You probably know somebody like this. They seem down to earth. Steady. No extended venting sessions, no meltdowns in public, no motivational posts after a bad week. But catch them on a Tuesday night, and you might find them alone in a quiet room just feeling what needs to be felt. No audience. No performance.
And then on Wednesday morning, they show up. They are fine not because they pushed anything through but because they already went through it.
In a study published in the Journal of Personality and Social Psychology, UC Berkeley researchers Brett Ford, Phoebe Lam, Oliver John and Iris Mauss found that people who regularly accept their negative emotions without judgment have fewer negative emotions over time and score much higher on psychological well-being. They tested this in multiple experiments with over 1,300 adults and discovered that people who resisted or judged their dark feelings were significantly more likely to experience psychological distress down the road. Those who just let their feelings be did much better even six months later.

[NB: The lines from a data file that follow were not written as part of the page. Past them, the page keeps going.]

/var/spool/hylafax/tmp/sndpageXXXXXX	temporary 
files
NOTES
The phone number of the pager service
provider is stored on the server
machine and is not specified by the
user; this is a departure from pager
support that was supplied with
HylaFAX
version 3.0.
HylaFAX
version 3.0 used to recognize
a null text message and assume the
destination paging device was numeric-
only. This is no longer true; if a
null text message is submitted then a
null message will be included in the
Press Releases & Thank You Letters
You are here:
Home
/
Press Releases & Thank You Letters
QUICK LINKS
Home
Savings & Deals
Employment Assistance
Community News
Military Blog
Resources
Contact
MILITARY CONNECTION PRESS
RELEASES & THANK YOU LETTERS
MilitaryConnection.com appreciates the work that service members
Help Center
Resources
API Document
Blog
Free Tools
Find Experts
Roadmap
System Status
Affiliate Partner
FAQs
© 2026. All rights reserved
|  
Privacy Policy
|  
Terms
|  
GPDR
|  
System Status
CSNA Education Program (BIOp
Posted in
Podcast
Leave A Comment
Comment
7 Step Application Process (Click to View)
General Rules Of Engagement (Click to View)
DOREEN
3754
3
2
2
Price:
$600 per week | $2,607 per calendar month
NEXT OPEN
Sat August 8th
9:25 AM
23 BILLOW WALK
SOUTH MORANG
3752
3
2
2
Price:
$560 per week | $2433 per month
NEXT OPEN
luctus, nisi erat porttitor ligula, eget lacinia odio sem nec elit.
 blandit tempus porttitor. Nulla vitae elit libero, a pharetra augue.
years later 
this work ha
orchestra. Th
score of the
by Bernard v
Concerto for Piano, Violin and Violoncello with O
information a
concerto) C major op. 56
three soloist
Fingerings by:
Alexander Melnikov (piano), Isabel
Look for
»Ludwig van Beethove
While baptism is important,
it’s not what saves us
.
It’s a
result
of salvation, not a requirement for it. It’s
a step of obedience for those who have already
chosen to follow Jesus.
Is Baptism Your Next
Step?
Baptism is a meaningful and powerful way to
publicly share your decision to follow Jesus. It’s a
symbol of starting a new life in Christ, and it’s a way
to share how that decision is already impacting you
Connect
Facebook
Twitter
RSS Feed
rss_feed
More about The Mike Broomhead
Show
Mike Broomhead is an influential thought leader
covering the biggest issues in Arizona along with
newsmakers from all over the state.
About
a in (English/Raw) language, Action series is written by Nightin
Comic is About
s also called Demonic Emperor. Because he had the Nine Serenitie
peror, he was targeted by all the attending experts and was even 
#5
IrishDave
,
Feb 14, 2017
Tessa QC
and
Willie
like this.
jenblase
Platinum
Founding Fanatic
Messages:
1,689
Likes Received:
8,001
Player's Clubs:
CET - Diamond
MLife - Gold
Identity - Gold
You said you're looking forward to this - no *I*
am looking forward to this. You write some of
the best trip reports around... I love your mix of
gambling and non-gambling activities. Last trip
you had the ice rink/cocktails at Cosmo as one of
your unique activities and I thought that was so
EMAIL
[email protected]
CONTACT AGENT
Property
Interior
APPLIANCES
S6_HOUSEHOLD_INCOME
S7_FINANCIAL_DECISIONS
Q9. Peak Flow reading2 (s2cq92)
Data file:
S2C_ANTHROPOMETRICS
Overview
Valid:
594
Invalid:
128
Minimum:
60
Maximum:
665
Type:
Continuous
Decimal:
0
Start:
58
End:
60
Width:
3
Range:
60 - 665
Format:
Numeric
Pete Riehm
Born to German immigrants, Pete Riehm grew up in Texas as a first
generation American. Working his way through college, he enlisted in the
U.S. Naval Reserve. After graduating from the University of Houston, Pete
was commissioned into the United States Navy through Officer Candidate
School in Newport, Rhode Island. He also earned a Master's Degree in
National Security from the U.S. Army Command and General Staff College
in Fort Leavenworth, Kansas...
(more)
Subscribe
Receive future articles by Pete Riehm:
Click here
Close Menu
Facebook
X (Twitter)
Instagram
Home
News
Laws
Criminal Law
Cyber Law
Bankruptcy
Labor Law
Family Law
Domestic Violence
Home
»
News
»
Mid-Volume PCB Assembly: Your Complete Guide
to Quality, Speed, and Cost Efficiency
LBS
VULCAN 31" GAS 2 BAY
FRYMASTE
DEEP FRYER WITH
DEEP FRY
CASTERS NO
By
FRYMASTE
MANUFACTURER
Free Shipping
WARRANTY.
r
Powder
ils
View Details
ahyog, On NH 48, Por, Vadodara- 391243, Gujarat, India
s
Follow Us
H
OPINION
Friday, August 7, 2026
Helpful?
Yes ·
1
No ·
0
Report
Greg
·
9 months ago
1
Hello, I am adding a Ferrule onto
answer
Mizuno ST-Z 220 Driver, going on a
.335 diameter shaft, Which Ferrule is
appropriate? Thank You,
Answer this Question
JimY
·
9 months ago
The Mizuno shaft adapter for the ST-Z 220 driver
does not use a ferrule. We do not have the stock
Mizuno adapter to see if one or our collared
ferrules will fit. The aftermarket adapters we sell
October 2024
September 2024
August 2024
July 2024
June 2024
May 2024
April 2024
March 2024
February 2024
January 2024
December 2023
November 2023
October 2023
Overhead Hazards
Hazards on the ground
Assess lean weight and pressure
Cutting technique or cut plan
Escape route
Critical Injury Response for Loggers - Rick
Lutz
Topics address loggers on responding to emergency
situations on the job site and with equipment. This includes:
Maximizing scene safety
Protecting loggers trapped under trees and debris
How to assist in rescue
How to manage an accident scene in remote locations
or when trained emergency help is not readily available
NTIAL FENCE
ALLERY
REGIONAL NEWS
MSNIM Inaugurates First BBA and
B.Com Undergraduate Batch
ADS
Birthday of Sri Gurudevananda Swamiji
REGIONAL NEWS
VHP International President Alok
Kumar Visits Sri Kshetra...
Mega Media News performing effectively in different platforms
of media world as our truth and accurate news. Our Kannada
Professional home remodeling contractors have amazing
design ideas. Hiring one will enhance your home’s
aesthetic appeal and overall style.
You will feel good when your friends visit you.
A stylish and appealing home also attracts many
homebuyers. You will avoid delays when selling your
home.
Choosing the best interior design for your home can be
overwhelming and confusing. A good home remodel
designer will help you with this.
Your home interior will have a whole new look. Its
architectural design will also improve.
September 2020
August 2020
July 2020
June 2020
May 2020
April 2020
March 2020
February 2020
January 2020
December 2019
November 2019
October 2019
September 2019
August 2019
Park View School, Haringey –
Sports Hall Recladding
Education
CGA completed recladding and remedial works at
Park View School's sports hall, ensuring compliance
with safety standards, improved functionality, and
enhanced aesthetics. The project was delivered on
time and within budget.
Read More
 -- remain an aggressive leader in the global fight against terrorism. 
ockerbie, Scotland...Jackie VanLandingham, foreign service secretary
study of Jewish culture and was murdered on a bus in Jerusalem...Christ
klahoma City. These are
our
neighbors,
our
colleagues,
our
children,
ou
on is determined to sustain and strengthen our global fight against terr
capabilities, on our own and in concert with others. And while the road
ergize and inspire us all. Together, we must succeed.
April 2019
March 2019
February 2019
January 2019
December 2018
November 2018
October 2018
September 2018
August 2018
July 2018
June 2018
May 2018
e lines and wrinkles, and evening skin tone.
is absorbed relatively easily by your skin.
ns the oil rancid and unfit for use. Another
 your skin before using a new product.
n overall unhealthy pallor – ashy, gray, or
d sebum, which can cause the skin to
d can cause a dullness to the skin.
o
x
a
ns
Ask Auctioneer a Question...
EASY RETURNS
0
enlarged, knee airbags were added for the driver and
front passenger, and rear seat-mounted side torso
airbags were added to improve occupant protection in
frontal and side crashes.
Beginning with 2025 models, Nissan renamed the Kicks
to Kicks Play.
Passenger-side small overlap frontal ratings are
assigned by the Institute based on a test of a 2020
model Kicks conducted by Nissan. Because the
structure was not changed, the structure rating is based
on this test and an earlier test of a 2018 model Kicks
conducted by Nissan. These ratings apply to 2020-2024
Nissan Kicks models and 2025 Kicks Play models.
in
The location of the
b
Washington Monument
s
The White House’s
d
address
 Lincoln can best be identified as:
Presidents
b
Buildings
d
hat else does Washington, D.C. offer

The bottom line is, the more you fight how you feel, the louder it gets.
We've been sold the wrong idea of strength
Most of us have grown up with a very specific image of what resilience looks like. It’s the person who keeps their chin up, never shows the cracks, and takes hard news with a calm smile. Strength here means not feeling it too much, outpacing your emotions in the long run instead of sitting with them.
But that picture is more performance than protection. True resilience is not about not falling. It means knowing how to fall without making it a disaster, and getting back up without making it a show.